> Page text:
----------
Science-- there's something for everyone

Thursday, November 8, 2012

Graduated driver license decals mean fewer crashes


Over the past few years, all U.S. states have passed graduated driver licensing (GDL) laws. These laws restrict teenaged drivers during their first months or years of having a license. For example, teens may not be allowed to carry passengers or to drive alone late at night. While this may seem like a good idea, it’s very difficult to enforce these laws. Police can’t tell whether a driver is under the jurisdiction of the GDL laws unless they stop him and examine his license. Some other countries with similar laws also require novice drivers to display decals on their cars. Police in these locations can clearly see if a car with a novice driver sticker is carrying a load of teenagers.

Would having a GDL decal affect crash rates within the U.S.? I’m glad you asked. It turns out that, thanks to New Jersey having implemented the first GDL decal law in the nation, we now have some data on the subject. Allison Curry from the Center for Injury Research and Prevention, The Children’s Hospital of Philadelphia, and her colleagues compared the number of citations and crashes given to teens both before and after the law was passed.
----------
> Questions on the material:
1 - Repeat the GDL decal post word for word, from "Thursday, November 8, 2012" up to and including "load of teenagers.".
2 - According to the GDL decal post, which state implemented the first GDL decal law in the nation?
3 - Condense the paragraph of the GDL decal post that begins "Over the past few years" into a shorter version that keeps its main facts.
Use only the GDL decal post when answering.
----------
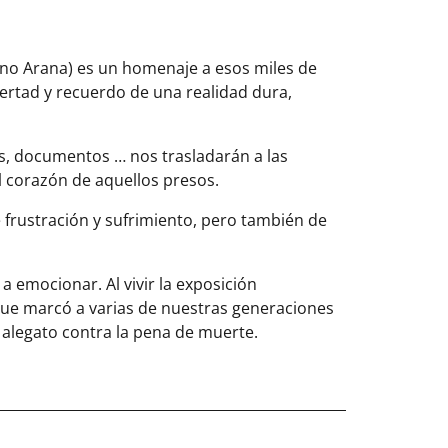
ino Arana) es un homenaje a esos miles de
ertad y recuerdo de una realidad dura,
os, documentos … nos trasladarán a las
l corazón de aquellos presos.
e frustración y sufrimiento, pero también de
 a emocionar. Al vivir la exposición
que marcó a varias de nuestras generaciones
 alegato contra la pena de muerte.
----------
> Results:
1 -
Thursday, November 8, 2012

Graduated driver license decals mean fewer crashes


Over the past few years, all U.S. states have passed graduated driver licensing (GDL) laws. These laws restrict teenaged drivers during their first months or years of having a license. For example, teens may not be allowed to carry passengers or to drive alone late at night. While this may seem like a good idea, it’s very difficult to enforce these laws. Police can’t tell whether a driver is under the jurisdiction of the GDL laws unless they stop him and examine his license. Some other countries with similar laws also require novice drivers to display decals on their cars. Police in these locations can clearly see if a car with a novice driver sticker is carrying a load of teenagers.

2 - New Jersey

3 - All U.S. states have passed graduated driver licensing (GDL) laws that restrict teenaged drivers during their first months or years with a license, for example by barring passengers or driving alone late at night. These laws are hard to enforce, because police can't tell whether a driver falls under them without stopping the driver and examining the license. Some other countries with similar laws require novice drivers to display decals on their cars. Police there can clearly see when such a car is carrying a load of teenagers.